RedHelenB Sun 05-Jan-14 09:09:50

Why don't you organise a babysitter & then tell him what you 've written down here,

SoupDragon Sun 05-Jan-14 09:19:46

No, you aren't completely to blame and neither is he. I don't use the word "blame" to indicate fault but both of you have let your relationship get to this point - it's very easy for things to slide when you have children and there is no real blame in it IYSWIM but both of you let it happen.

Come up with some suggestions -
regular baby sitter for "date night" (although I hate that term!)
A regular fun activity for you to do as a family
Regular time slot for you to do something alone, just for you
Don't sex therapists often recommend that, for a period of time, you ban actual sex and restrict yourself to foreplay/petting type stuff?
Think about what you can do to make yourself feel less like just a mum.

Good luck.

EllaFitzgerald Sun 05-Jan-14 09:24:18

So you don't get to spend much time together, you're knackered from being a mum all day, you're suffering from a recent bereavement and feeling like no one is there for you, and he's expecting you to forget all of that and perform regularly in the bedroom as well? I'd like to write him a letter!

++++++++++

→ EXERCISE INSTRUCTIONS
Summarize the thread in two sentences. The records that follow have no connection to the thread.

++++++++++

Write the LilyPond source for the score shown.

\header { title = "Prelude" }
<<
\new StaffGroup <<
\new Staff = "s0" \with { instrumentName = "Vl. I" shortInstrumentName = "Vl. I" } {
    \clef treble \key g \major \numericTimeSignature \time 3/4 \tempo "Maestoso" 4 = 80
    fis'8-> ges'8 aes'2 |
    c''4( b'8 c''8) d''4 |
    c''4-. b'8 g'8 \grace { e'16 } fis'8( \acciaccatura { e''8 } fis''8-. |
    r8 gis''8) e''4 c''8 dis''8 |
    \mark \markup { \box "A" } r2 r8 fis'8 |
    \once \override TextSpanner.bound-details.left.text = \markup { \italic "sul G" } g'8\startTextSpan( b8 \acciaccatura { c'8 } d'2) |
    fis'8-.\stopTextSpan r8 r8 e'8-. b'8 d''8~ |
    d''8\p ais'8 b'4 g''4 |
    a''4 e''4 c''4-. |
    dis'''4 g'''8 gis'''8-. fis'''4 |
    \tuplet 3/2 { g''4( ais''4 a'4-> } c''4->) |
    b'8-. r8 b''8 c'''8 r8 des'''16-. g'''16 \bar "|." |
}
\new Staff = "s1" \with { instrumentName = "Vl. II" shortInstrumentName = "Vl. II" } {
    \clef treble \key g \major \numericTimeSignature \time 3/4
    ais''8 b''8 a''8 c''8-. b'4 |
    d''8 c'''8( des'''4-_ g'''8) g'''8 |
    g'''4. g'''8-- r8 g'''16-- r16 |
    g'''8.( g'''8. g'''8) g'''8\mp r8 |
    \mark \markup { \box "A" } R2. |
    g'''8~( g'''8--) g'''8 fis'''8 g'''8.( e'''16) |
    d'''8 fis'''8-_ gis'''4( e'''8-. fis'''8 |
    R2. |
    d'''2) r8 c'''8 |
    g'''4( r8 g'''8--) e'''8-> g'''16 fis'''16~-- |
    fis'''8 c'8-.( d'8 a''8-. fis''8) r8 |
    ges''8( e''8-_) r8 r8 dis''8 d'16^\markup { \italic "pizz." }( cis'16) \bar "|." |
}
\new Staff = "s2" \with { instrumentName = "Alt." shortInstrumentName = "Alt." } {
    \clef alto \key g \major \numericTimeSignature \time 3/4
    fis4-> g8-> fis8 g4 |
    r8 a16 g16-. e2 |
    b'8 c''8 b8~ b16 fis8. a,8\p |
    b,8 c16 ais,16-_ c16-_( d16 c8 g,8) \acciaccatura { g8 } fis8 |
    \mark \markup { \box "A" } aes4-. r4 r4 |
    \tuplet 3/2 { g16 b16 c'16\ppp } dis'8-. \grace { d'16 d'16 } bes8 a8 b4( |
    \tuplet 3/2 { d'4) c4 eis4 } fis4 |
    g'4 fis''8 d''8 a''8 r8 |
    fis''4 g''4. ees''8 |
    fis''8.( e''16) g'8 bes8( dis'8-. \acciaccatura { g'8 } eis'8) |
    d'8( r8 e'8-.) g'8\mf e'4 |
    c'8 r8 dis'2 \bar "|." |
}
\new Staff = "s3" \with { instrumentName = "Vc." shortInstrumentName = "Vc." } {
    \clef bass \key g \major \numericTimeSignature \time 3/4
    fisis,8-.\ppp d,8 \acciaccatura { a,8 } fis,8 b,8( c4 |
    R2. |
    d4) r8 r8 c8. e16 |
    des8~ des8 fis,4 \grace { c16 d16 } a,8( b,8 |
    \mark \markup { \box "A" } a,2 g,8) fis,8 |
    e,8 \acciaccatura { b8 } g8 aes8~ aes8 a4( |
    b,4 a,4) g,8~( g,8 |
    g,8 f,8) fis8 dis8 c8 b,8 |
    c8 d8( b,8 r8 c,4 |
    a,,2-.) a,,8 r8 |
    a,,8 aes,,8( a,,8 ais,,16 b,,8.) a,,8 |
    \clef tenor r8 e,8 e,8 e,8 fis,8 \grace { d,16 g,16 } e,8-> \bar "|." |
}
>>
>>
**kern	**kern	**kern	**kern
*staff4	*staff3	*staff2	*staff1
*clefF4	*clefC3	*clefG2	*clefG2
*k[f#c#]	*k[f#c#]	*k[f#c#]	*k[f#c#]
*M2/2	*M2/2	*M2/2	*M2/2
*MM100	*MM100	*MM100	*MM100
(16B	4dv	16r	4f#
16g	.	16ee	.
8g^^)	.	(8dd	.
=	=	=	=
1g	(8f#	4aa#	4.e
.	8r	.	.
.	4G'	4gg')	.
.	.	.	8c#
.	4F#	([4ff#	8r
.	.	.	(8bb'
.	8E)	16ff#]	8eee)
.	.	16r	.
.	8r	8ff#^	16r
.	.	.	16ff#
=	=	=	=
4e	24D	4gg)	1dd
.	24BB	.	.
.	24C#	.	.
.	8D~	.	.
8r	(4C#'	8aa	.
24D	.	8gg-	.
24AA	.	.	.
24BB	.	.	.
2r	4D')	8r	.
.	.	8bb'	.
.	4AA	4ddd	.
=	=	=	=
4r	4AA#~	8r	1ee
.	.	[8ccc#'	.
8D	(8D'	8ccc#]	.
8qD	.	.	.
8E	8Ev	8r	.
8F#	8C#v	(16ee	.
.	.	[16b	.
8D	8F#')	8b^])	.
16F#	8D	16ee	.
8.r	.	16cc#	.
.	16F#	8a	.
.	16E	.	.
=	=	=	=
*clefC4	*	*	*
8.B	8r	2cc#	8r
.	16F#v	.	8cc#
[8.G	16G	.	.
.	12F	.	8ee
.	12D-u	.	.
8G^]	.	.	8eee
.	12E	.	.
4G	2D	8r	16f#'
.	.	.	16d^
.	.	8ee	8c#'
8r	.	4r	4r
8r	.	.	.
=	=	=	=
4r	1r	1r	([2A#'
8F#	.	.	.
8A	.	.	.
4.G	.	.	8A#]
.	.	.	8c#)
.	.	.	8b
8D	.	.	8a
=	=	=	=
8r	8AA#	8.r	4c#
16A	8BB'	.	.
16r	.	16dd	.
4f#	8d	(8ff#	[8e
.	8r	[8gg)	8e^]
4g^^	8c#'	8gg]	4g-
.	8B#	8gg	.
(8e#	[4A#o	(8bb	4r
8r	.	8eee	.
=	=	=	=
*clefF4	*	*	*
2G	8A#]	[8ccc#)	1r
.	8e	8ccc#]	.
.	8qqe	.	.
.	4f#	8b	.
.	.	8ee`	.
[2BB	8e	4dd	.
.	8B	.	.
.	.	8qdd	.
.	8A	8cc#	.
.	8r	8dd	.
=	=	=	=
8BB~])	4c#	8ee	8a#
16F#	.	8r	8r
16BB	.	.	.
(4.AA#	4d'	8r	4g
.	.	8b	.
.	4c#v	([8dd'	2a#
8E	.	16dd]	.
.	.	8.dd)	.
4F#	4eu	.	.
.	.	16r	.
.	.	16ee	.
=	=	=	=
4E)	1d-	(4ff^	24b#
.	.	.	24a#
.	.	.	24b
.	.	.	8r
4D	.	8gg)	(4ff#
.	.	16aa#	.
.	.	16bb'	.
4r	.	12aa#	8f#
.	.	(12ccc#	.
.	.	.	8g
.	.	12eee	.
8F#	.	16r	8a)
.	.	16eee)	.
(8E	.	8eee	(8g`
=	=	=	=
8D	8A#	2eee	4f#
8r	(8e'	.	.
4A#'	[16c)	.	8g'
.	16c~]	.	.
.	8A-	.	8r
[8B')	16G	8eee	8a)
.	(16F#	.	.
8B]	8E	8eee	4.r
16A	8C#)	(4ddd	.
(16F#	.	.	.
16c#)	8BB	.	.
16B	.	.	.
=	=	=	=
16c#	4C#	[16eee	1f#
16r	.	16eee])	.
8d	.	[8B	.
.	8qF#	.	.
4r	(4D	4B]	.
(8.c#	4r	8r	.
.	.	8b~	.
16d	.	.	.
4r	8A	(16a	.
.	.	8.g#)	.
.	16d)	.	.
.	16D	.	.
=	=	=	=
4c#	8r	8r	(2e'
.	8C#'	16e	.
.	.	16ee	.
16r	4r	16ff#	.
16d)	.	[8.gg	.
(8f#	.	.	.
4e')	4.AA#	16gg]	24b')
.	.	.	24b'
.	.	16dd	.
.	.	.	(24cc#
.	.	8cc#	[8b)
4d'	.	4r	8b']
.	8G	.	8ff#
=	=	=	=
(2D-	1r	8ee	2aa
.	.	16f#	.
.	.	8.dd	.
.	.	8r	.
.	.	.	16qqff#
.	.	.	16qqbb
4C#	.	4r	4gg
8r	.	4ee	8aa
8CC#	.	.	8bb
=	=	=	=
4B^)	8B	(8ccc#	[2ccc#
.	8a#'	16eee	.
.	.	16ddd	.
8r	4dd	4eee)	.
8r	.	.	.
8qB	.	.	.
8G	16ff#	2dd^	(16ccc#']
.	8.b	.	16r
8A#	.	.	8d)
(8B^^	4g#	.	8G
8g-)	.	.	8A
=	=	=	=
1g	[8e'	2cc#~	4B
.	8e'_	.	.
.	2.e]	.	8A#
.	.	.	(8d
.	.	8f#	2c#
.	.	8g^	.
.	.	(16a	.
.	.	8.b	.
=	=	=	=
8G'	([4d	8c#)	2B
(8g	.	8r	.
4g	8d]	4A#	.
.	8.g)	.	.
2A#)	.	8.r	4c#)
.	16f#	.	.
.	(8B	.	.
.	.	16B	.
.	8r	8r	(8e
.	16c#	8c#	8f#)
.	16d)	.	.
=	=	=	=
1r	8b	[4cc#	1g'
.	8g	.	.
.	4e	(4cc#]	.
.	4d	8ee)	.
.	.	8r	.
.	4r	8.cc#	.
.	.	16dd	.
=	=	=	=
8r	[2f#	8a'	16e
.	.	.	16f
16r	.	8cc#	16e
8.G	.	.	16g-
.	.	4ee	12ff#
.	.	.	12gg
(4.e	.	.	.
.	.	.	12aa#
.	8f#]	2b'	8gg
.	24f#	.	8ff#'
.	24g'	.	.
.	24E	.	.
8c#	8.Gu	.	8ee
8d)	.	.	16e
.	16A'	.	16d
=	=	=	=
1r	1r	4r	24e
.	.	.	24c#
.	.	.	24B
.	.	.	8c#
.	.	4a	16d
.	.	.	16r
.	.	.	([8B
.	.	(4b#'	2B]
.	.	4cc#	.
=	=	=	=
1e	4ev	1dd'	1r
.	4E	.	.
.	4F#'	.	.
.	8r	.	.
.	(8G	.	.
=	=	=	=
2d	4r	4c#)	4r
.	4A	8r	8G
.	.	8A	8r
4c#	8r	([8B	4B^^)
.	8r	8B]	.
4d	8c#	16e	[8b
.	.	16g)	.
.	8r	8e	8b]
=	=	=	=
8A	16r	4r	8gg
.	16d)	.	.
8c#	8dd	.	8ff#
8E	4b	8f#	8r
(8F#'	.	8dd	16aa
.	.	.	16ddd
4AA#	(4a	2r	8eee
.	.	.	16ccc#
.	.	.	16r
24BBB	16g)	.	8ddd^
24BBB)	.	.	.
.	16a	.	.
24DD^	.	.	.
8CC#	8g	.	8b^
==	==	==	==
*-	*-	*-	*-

++++++++++

→ ANSWER TO THIS TASK
One reply advises the poster to arrange a babysitter and tell her partner what she has written. Another says neither partner is completely to blame and suggests regular date nights, family activities and time alone, while a third objects that the partner expects regular sex despite the poster's exhaustion from being a mum and a recent bereavement.